All new major construction projects in the area have to roll out water and soil conservation measures, said Yu Quangang, the bureau's head. He added that in recent years all conservation plans for new projects have been inspected and approved by the body.
Yu said satellite remote sensing can help monitor any work, operations or activity that result in disturbance of the earth in an area as small as 0.1 hectare－about the size of two basketball courts.
This has saved bureau officials from visiting mines frequently to supervise work, he said.
In addition to traditional approaches to soil conservation, such as tree planting, authorities have also worked to transform traditional mining operations to prevent water and soil loss.
At the Xiaobaodang underground coal mine, also in Shenmu, experiments have been carried out since August last year to identify an operating norm that would prevent leaks of shallow groundwater.
The efforts have borne fruit. Based on close monitoring of the leaks and underground fissures that can occur under a range of extraction methods, experts have formulated a preliminary operating norm. It provides specific suggestions about approaches under different conditions, including various thicknesses of impermeable layers of earth and rock that prevent water from penetrating the mining seams.
Xie Yongli, chief engineer of Xiaobaodang Coal, said the company drilled 23 observation wells to assist the monitoring work prompted by experiments.
As far as he is aware, prior to the experiments, there was no similar monitoring of the disturbance mining causes to underground water sources in China.
He said the company plans to apply the preliminary norm to new seams while carrying out more experiments and monitoring to further improve the system.
The company has also taken other measures to prevent soil erosion in the 220-sq-km mine.
For example, it has planted over 11,100 trees and invested 112.7 million yuan in water and soil conservation, a huge increase on the 32.2 million yuan cited in its initial plan.
Benefits to society
As the Xiaobaodang experiments continue, a series of trials have lasted for decades at the Xindiangou field research station in Yulin's Suide county.
Established in 1952, the station is dedicated to exploring potential solutions for water and soil conservation in the Loess Plateau.
While conducting experiments on construction work, such as silt arrestors－small dam-like structures that can help separate solids and suspended sediment and stop them from being carried by the runoff－it also operates experimental plantations to test the abilities of different plants to aid water and soil conservation across an area of 1.44 sq km.
As a result of the efforts, the vegetation coverage has risen from 3.5 percent in 1953 to about 75 percent today, while soil loss has been reduced by 80 percent, said Cui Le, the station's deputy head.
The lessons learned from the research have been promoted in other areas.

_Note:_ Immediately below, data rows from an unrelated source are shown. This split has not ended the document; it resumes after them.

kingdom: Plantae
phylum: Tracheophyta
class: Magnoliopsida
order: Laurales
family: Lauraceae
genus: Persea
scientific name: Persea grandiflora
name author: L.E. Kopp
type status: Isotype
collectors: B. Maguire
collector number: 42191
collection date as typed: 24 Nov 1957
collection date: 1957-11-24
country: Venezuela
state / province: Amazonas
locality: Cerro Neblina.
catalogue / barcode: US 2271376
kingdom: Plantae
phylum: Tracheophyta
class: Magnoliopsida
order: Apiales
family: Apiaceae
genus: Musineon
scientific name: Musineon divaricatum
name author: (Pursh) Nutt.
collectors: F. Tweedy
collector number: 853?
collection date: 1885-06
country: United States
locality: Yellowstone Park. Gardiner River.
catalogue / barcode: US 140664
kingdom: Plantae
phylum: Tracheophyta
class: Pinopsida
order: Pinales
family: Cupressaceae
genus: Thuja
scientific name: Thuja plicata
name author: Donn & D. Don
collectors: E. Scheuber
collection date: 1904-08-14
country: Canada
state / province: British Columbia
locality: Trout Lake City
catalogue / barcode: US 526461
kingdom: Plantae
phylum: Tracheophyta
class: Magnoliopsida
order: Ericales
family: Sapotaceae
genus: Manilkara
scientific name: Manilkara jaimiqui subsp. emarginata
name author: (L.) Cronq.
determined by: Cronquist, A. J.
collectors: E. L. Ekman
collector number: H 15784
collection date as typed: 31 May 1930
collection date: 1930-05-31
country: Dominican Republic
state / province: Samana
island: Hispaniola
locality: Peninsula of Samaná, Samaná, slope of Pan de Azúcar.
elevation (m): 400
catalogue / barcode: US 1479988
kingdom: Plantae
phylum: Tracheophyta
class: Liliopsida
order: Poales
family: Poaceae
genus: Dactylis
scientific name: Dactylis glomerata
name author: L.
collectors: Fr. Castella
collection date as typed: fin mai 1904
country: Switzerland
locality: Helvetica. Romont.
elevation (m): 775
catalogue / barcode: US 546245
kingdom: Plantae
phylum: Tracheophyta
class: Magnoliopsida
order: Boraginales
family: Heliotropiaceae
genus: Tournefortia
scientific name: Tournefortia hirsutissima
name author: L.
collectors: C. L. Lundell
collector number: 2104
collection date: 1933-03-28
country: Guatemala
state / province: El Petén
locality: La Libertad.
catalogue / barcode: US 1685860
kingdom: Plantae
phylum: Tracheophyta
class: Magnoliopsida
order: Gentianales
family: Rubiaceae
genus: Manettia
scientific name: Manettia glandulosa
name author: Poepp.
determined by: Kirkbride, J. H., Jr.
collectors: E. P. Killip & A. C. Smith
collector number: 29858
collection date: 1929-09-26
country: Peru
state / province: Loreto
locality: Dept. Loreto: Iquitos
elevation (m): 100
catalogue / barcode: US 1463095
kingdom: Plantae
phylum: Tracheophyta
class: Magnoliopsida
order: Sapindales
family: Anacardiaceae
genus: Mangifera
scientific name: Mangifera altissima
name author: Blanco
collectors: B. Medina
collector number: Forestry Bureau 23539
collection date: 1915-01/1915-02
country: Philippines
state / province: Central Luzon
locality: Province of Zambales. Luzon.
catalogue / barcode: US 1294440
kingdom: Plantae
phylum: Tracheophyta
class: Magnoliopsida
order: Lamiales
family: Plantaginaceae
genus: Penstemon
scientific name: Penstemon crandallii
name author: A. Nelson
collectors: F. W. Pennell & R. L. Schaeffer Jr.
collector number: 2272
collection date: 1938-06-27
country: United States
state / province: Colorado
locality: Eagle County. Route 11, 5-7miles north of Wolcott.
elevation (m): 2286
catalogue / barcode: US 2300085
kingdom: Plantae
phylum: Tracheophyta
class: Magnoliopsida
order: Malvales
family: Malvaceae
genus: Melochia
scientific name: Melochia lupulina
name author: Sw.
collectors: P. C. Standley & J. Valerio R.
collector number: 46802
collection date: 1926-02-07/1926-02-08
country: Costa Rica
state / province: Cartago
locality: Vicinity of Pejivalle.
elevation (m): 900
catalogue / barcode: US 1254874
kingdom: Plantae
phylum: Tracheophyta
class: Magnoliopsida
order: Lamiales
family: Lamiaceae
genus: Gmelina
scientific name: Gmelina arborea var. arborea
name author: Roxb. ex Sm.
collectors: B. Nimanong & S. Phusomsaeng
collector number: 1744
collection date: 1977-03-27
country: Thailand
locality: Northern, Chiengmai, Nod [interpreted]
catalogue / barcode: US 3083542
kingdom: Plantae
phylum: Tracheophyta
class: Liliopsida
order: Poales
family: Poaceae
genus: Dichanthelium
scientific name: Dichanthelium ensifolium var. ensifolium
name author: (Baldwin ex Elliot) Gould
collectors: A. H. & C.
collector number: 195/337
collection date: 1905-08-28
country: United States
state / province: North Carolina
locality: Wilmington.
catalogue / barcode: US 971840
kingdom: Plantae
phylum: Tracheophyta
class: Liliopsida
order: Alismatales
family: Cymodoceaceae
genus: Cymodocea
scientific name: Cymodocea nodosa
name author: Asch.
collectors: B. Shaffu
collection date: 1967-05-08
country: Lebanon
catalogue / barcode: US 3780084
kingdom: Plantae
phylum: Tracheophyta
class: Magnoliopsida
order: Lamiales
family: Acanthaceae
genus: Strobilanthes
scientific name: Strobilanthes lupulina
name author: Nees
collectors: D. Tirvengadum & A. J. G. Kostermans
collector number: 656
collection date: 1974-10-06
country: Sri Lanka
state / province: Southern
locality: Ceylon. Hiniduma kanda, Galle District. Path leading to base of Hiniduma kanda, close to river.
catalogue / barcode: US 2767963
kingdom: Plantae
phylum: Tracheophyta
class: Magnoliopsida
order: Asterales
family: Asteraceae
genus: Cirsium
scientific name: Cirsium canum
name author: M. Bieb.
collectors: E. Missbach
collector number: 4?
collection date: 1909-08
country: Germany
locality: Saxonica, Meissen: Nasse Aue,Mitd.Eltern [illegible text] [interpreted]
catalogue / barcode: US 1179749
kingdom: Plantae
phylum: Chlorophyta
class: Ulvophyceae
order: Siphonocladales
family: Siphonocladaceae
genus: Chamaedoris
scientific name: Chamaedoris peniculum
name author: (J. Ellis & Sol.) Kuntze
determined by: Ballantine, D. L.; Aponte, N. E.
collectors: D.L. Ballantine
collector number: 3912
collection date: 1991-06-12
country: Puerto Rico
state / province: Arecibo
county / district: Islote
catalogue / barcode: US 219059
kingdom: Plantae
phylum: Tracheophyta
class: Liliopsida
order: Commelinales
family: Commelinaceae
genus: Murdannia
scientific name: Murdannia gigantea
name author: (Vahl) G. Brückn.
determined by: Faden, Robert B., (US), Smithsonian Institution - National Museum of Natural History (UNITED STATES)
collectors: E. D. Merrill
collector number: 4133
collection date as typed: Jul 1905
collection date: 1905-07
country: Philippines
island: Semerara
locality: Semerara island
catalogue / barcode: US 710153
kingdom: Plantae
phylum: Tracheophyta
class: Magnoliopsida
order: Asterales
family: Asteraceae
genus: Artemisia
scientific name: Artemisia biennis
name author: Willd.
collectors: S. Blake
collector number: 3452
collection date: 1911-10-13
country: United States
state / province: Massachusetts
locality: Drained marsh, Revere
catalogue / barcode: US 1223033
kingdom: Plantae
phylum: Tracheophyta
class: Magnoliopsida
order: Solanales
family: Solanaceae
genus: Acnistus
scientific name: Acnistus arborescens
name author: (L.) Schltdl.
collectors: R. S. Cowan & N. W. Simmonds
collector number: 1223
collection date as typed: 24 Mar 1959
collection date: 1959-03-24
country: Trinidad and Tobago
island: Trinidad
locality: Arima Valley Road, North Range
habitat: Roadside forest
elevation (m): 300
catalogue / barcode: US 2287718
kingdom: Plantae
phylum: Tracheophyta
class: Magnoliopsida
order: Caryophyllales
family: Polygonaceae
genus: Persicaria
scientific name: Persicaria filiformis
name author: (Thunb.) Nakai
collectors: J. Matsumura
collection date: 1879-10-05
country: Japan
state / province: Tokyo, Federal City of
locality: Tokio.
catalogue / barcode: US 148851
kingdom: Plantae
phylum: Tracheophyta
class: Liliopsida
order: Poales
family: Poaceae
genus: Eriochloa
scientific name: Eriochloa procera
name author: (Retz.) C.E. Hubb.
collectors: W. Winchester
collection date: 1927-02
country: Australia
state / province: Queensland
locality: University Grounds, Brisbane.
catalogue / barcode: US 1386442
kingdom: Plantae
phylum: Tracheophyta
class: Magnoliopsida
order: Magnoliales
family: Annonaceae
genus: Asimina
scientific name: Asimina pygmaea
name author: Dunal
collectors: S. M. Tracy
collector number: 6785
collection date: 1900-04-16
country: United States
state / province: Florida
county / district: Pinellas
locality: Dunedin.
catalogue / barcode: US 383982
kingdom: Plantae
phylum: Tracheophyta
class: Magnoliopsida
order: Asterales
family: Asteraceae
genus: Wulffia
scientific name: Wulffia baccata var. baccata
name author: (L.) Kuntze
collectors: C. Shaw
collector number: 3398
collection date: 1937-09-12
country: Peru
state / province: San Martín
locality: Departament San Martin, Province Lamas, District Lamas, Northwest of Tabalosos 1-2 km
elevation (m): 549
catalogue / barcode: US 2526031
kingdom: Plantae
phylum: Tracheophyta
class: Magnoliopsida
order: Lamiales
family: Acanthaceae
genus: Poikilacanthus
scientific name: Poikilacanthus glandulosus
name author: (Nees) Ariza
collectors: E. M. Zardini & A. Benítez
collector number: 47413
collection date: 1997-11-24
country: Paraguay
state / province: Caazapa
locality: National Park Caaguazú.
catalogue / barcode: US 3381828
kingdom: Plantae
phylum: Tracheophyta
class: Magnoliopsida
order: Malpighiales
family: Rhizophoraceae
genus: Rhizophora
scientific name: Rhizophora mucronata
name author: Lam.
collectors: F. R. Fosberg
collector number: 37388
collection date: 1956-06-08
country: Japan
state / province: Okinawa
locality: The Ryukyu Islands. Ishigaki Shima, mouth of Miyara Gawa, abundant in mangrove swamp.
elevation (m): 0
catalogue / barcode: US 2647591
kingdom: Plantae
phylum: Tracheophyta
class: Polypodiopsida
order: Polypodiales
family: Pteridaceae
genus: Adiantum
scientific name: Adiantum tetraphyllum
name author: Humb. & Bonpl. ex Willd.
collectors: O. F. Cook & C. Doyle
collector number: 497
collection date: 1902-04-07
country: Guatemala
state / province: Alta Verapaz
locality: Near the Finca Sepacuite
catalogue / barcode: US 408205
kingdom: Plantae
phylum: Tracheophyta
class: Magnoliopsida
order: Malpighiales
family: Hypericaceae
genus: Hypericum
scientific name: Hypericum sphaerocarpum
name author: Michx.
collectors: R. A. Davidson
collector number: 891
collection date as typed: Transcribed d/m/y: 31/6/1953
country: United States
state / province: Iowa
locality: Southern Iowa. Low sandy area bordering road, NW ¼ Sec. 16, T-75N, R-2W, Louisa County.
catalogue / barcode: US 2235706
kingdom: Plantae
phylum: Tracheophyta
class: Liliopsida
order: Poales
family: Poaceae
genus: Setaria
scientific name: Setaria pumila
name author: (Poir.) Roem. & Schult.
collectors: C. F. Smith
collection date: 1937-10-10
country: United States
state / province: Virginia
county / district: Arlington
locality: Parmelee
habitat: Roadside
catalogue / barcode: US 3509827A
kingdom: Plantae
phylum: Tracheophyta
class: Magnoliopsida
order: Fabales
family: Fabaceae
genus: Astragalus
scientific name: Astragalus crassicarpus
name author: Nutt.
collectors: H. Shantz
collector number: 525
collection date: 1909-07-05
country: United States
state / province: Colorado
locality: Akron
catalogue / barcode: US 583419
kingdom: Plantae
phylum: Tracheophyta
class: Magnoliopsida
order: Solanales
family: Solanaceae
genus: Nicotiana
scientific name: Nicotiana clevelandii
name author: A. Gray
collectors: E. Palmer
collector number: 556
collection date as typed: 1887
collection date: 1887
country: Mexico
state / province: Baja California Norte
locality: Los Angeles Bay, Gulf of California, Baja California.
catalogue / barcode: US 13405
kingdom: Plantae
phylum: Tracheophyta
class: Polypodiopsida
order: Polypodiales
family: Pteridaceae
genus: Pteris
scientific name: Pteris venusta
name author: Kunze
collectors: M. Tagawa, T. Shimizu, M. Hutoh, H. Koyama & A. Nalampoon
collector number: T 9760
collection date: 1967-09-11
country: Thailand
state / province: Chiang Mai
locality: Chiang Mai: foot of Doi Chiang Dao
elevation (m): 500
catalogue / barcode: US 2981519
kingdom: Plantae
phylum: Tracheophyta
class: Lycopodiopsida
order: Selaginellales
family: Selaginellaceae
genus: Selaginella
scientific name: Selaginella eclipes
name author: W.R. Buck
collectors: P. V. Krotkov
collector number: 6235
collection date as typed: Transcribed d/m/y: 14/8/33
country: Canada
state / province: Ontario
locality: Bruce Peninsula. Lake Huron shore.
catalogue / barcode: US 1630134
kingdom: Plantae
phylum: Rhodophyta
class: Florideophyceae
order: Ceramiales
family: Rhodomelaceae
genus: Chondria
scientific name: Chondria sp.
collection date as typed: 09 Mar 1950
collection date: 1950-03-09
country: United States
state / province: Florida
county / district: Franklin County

For example, about 59,000 silt arrestors have been built across the Loess Plateau.
Thanks to the efforts of different regions and sectors, half of the area affected by water and soil loss in the plateau has been preliminarily treated. Meanwhile, various measures have resulted in the average annual volume of sediment entering the river from the plateau being reduced by 435 million tons in recent years, according to the Ministry of Water Resources.
As work continues at Xindiangou, researchers plan to introduce more water and soil conservation measures that will generate economic benefits.
"We have managed to transform barren slopes into lush mountains with lucid water (in the valleys). In the next step, we are going to make the lush mountains and lucid water into valuable assets," Cui said.
The concept of lucid waters and lush mountains as invaluable assets was introduced by President Xi Jinping during a 2005 visit to Anji, Zhejiang province, when he was provincial Party secretary.
"We plan to introduce more agricultural measures in the research field to seek potent solutions that will control water and soil loss while generating financial benefits for local people," Cui said.